Isn't this what Dalvik does? (And by extension, ART)
IIRC, a register-based virtual machine would alleviate the cache-miss behavior the GP talks about. (Because larger, more complex instructions = fewer hits to cache)
It's been a while since I've mucked around with this type of stuff, though.
Nope, you're thinking a one level too low in the stack.
The issue is that each object is a reference, and because it's a reference it's position in memory is by nature ambiguous(compacting GCs make this even worse by moving things around).
Until you can guarantee memory location you don't know that the N+1 object you're going to access is in the same cache line(or prefetched) and any sort of cache optimization is shot to hell. Only by knowing your standard execution flow and data set size can you write code that's as efficient about cache misses as possible.
Hotspot only tends to focus on tight inner loops where the stuff I'm talking about involves looking at the larger program(and the structures you choose to put data into). Think Structure of Arrays(SoA) rather than Arrays of Structures(AoS). Possible to do in Java, but very painful.
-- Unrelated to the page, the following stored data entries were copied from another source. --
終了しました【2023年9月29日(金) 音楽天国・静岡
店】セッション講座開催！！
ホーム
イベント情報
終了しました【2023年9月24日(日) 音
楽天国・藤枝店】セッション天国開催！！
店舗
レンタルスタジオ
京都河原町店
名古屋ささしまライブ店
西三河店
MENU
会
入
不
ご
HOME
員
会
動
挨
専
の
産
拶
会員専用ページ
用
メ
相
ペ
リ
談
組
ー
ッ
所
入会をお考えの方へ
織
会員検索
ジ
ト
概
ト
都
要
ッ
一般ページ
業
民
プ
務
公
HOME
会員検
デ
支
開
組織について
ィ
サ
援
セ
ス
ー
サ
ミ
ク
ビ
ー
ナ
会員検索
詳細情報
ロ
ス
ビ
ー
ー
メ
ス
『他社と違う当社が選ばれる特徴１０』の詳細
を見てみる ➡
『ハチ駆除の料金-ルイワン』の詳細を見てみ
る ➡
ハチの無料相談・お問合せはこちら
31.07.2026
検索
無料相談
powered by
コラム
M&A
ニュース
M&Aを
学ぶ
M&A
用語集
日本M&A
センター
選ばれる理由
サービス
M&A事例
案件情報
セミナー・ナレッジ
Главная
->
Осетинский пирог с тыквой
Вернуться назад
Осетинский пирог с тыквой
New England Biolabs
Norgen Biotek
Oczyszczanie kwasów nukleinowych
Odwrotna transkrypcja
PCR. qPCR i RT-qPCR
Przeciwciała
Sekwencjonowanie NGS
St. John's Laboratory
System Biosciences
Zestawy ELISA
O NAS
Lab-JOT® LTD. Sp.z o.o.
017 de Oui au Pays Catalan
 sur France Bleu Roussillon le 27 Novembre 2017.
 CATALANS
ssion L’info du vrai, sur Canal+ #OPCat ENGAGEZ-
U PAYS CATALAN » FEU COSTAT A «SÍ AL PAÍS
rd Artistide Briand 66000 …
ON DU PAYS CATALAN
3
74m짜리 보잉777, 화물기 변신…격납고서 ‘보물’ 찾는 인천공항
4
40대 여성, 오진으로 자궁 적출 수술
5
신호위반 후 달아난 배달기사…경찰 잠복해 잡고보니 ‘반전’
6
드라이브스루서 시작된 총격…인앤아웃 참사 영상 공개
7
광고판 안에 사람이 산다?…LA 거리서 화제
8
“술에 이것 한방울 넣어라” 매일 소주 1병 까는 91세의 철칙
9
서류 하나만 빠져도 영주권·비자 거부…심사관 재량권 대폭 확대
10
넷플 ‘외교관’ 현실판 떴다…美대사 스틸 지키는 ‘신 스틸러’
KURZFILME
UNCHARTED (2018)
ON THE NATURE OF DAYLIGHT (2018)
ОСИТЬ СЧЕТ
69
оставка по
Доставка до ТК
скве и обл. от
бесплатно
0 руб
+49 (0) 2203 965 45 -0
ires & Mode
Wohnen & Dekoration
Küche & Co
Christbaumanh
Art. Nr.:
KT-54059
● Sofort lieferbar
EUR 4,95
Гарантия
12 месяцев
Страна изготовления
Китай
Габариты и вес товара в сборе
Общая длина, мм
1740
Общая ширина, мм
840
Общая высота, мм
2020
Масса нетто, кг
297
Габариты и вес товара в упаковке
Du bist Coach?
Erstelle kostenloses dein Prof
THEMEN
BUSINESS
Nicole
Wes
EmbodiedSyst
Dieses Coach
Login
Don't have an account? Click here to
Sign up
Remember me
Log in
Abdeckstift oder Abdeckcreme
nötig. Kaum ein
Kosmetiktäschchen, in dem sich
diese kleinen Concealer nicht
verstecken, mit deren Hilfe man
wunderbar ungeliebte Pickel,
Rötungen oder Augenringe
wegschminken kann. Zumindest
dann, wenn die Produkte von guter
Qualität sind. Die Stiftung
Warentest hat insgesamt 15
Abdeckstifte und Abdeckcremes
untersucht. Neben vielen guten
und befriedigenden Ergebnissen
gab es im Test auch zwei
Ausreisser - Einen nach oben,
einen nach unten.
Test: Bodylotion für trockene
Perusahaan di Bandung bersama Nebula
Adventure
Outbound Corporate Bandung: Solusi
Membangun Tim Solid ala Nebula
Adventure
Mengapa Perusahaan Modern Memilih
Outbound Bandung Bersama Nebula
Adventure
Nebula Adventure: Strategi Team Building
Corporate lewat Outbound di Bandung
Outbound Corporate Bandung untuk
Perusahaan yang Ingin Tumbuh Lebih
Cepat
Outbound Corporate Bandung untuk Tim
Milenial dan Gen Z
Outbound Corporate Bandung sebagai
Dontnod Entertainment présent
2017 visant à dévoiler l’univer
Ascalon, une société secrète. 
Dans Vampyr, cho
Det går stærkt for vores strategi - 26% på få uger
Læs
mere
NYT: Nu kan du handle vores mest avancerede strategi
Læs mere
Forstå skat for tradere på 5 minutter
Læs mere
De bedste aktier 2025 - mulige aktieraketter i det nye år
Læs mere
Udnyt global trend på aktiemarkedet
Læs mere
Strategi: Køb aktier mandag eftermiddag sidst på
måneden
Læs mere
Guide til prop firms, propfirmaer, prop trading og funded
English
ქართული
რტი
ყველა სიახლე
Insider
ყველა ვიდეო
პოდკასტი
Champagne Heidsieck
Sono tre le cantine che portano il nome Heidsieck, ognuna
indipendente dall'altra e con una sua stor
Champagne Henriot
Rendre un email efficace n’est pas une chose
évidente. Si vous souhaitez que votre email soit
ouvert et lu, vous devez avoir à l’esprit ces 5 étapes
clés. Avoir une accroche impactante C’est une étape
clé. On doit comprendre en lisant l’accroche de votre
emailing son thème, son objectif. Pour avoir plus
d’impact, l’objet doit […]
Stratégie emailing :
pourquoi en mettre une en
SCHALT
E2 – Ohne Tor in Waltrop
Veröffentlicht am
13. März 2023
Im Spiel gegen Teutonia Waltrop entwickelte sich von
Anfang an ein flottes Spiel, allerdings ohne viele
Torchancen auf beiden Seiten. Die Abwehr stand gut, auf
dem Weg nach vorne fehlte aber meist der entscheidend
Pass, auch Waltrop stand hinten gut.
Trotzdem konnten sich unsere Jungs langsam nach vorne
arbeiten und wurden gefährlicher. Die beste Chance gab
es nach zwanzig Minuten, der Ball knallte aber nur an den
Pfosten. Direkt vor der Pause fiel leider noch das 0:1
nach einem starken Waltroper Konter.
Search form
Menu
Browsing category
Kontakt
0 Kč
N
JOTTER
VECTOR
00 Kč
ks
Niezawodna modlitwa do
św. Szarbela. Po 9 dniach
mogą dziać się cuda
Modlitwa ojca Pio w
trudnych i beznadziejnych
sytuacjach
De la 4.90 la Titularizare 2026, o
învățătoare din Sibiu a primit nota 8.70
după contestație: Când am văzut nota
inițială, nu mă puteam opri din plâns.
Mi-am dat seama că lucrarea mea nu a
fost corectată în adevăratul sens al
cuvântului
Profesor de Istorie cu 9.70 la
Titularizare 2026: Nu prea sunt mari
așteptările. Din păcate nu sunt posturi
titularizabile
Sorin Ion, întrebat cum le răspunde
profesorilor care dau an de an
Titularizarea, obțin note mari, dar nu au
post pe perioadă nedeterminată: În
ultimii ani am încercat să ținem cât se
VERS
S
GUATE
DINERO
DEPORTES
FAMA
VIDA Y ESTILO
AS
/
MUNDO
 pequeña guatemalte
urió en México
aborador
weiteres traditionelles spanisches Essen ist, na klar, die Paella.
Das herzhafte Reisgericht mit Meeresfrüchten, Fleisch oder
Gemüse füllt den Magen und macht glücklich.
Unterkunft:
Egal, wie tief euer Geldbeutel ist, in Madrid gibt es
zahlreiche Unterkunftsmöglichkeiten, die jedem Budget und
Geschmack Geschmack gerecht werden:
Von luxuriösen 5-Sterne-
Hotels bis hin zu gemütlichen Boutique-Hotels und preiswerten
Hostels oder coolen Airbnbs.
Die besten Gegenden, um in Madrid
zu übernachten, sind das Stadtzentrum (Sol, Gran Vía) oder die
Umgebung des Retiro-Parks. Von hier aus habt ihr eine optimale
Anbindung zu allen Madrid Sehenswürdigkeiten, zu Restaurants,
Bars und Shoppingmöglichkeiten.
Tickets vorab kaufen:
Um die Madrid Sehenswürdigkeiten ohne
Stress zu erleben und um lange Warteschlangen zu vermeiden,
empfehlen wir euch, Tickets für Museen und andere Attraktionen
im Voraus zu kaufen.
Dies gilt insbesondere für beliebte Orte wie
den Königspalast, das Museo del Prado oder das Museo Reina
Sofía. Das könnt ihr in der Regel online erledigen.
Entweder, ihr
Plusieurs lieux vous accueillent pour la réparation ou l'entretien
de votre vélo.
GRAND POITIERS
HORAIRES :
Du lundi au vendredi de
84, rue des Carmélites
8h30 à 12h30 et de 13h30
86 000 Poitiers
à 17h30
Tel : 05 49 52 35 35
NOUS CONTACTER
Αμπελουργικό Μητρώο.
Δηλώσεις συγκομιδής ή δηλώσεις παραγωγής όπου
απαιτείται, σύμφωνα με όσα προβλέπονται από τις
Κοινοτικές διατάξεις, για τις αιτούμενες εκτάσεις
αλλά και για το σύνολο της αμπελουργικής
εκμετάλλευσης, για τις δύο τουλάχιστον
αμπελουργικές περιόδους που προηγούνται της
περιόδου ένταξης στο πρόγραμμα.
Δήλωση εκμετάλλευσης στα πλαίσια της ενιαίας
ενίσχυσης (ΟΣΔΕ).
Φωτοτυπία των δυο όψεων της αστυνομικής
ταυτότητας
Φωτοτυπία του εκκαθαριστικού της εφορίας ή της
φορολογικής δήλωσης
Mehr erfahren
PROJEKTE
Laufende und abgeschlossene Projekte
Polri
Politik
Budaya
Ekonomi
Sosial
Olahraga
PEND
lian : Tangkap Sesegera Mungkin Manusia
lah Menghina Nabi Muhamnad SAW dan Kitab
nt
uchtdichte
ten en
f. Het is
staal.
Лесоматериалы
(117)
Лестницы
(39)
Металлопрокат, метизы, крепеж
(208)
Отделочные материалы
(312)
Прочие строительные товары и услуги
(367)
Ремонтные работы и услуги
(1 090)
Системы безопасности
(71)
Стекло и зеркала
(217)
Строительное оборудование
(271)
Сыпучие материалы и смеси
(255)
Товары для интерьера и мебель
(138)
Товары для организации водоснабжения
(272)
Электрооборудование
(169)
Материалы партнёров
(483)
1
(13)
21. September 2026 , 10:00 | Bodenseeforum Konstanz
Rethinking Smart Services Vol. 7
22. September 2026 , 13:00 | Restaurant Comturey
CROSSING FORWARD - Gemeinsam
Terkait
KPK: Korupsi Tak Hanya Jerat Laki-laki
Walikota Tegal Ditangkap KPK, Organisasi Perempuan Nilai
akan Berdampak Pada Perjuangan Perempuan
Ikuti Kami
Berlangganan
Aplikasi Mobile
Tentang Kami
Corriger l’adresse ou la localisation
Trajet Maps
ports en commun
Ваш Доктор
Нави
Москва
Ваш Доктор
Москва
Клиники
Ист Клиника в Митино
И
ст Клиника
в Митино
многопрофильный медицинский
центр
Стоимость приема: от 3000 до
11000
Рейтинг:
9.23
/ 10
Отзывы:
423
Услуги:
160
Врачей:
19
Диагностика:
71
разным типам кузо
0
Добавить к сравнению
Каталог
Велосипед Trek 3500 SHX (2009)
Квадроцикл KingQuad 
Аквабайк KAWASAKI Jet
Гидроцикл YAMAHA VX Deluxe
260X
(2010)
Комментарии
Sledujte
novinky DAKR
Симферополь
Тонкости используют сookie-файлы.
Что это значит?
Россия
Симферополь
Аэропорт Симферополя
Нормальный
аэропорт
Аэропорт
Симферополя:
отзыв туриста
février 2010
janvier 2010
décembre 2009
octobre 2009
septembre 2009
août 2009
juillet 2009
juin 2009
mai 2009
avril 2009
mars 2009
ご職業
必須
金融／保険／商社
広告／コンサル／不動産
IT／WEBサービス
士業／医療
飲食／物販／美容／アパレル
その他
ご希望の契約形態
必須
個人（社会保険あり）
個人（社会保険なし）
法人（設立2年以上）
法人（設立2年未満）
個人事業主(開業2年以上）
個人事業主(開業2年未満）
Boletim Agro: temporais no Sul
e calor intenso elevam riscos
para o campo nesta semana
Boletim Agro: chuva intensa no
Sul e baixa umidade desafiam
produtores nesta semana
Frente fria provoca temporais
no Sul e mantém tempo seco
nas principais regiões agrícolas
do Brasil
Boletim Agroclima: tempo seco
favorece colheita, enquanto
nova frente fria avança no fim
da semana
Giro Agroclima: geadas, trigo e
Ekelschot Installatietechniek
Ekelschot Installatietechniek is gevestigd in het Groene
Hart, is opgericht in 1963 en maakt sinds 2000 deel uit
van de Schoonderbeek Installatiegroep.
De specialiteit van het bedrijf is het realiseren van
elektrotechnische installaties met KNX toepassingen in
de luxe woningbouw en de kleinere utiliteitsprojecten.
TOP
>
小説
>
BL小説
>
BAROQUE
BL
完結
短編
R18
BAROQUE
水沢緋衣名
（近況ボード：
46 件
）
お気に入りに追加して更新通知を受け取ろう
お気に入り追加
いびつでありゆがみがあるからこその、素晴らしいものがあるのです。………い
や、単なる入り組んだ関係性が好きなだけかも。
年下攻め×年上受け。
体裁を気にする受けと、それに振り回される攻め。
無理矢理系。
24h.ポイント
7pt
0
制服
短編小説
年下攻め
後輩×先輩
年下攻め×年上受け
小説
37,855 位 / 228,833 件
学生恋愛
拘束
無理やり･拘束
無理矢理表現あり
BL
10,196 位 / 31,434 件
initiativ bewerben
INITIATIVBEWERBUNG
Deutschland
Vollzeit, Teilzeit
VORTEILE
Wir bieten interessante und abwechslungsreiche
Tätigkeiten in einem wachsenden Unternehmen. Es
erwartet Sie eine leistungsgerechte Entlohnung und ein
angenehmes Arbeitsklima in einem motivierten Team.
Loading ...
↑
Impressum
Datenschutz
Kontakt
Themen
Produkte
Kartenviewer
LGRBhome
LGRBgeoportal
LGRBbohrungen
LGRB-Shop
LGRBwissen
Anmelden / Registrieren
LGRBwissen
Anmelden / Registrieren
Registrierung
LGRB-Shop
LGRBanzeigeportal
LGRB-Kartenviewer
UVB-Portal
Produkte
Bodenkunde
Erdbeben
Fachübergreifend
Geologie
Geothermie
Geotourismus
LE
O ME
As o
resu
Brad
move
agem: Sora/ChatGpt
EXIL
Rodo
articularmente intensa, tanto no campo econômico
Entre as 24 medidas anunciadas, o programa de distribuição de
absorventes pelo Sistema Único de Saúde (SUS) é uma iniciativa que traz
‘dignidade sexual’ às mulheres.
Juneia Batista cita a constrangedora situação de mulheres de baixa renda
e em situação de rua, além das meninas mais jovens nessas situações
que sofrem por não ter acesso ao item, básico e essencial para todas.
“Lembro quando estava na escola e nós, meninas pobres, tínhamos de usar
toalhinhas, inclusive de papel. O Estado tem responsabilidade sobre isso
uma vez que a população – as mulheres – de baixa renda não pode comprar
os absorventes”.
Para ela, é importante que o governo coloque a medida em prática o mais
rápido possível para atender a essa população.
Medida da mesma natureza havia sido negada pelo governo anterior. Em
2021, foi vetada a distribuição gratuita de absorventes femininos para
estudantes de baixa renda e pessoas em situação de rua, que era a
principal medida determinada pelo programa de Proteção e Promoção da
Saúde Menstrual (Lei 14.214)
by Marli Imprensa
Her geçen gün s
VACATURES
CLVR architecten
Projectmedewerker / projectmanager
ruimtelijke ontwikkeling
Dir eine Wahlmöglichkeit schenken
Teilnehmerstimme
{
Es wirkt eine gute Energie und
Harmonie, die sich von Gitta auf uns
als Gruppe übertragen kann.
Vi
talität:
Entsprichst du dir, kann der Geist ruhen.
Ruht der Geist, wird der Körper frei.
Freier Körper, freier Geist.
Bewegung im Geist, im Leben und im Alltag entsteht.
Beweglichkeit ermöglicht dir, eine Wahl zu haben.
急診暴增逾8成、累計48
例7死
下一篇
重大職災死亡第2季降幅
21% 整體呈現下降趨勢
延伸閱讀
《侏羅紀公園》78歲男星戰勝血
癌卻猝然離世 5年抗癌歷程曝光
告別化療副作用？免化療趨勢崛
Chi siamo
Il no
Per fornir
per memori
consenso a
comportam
Not only that, but IIRC at the beginning each ref was a pointer into a table that would store the actual address of the object. So every ref was a double pointer dereference.
IIRC, a register-based virtual machine would alleviate the cache-miss behavior the GP talks about. (Because larger, more complex instructions = fewer hits to cache)
It's been a while since I've mucked around with this type of stuff, though.